(Page text):
I listened to the sound clip on loop rumors. It doesn't sound like Steve to me. The word choices are wrong too. Moreover, the voice says they switced to a room full of Pentiums. Actually, it was a room full of Xeons. Steve would have known that.

Anyway Pixar using Xeons for a narrow application has nothing to do with Apple potentially switching to Intel processors. 

Personally, I think the only way this would happen is if both Motorola and IBM stopped making PPCs and no one else picked up the ball. It would be extremely disruptive for Apple to change to Intel processors. I think it is questionable as to whether Apple could survive such a shift.

(Data records):
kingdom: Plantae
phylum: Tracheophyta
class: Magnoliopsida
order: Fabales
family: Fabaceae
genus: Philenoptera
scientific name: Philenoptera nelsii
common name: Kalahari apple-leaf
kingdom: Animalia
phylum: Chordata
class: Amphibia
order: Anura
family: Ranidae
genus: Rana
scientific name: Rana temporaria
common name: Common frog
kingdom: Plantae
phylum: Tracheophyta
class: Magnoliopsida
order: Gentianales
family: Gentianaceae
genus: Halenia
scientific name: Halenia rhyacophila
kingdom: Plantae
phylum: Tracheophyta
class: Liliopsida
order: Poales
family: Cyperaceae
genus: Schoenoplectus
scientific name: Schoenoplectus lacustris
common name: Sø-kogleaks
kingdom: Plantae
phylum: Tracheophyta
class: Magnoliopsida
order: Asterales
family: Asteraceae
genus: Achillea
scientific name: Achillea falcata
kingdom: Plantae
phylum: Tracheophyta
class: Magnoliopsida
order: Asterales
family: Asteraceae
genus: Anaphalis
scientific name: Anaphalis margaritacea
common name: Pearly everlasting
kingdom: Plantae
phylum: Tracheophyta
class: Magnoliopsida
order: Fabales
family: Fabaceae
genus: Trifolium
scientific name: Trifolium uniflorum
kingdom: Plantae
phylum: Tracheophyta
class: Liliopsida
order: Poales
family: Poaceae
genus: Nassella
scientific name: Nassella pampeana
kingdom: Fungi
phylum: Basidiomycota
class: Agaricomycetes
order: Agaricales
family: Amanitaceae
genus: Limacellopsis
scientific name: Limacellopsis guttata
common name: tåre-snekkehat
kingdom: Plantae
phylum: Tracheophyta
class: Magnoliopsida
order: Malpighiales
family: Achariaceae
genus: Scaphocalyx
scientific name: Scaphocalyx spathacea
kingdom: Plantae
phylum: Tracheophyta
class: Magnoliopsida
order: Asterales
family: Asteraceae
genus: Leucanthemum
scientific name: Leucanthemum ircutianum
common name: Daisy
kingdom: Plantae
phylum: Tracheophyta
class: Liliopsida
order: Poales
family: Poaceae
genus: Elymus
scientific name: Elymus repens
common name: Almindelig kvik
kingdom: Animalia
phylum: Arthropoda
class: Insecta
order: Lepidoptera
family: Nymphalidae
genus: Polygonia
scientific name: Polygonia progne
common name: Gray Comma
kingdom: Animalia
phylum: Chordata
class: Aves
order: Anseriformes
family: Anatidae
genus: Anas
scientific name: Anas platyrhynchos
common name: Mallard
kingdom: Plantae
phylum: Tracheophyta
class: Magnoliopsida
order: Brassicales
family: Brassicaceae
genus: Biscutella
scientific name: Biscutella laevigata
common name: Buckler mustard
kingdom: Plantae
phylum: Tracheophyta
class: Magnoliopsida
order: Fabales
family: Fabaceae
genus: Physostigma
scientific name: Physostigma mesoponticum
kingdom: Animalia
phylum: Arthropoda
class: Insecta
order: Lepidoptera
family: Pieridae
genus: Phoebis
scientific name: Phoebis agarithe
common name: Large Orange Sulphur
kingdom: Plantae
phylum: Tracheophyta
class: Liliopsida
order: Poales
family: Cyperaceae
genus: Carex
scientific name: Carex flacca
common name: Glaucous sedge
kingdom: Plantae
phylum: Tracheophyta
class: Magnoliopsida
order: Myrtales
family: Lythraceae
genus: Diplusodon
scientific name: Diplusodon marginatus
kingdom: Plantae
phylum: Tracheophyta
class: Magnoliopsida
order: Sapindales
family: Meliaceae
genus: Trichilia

(Directions for this task): Decide whether each statement agrees with the post about Apple and Intel processors, answering yes or no and quoting the words from the post that settle it. (a) The writer thinks the voice in the sound clip sounds like Steve. (b) The room held Xeons rather than Pentiums. (c) The writer expects a move to Intel processors would go smoothly for Apple.

(Answer):
(a) No: "It doesn't sound like Steve to me."
(b) Yes: "Actually, it was a room full of Xeons."
(c) No: "It would be extremely disruptive for Apple to change to Intel processors."